Introduction
The stewart platform is a three dimensional platform with 6 degrees of freedom, or rather 6 strut lengths which control the orientations of the platform. In this project, we explore a two-dimensional analog: a triangular platform controlled by 3 struts, which are anchored to three points (\(0,0), (x_1,0)\), and (\(x_2,y_2)\)
In this project, we examined the geometry of the 2D Stewart Platform in order to solve its forward kinematics, or rather the orientation of our platform given the individual strut lengths, and \(\gamma\).
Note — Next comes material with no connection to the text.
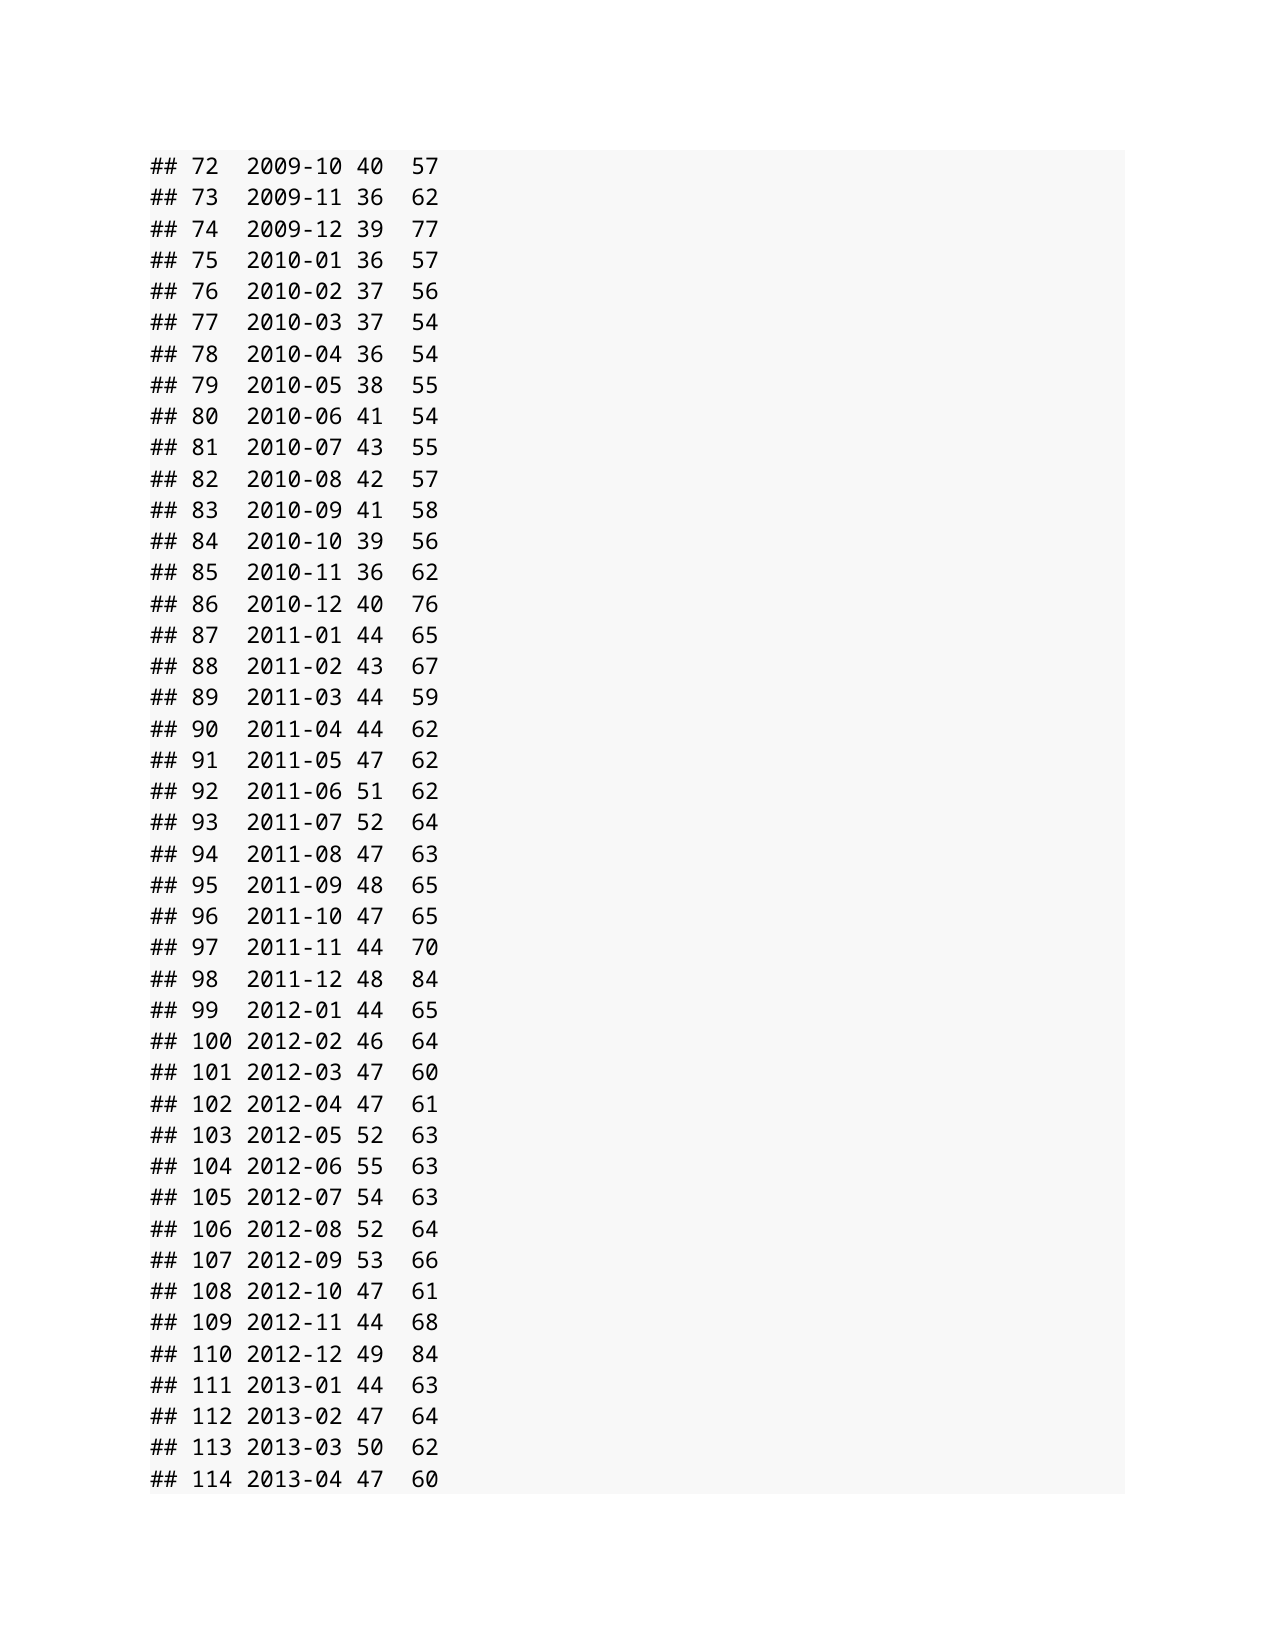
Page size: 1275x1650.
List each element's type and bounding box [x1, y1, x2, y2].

text [150, 150, 1125, 1494]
Our Matlab code creates a function in terms of a single variable \(\theta\), whose zeros correspond to different orientaions of the triangle.
From simple trigonometry, we obtain that $$ p_1^2 = x^2 + y^2 $$ $$p_2^2 = (x+ A_2)^2 + (y+ B_2)^2$$ $$ p_3^2 = (x+A_3)^2 + (y+B_3)^2$$
where
$$A_2 = L_3cos(\theta) - x_1 $$ $$B_2 = L_3sin(\theta)$$ $$A_3 = L_2cos(\theta + \gamma) - x_2 $$ $$B_3 = L_2sin(\theta +\gamma) - y_2$$
These equations provide a solution to the inverse kinematics problem. Given an angle \(\theta\), and position \((x,y)\), we can calculate the corresponding strut lengths for the platform. The forward kinematics problem, however, is more complex
We can solve the forward kinematics by eliminating \(x\) and \(y\).
We set $$ x = \frac{N_1}{D} = \frac{B_3(p_2^2 - p_1^2 - A_)2^2 - B_2^2) - B_2(p_3^2 - p_1^2 - A_3^2 - B_3^2)}{2(A_2B_3 - B_2A_3)}$$ $$ y = \frac{N_2}{D} = \frac{-A_3(p_2^2 - p_1^2 - A_2^2 - B_2^2) + A_2(p_3^2 - p_1^2 - A_3^2 - B_3^2)}{2(A_2B_3 - B_2A_3)}$$
Substituting back into the first equation, we get a single equation in the variable \(\theta\), $$f = N_1^2 + N_2^2 - p_1^2D^2 = 0. $$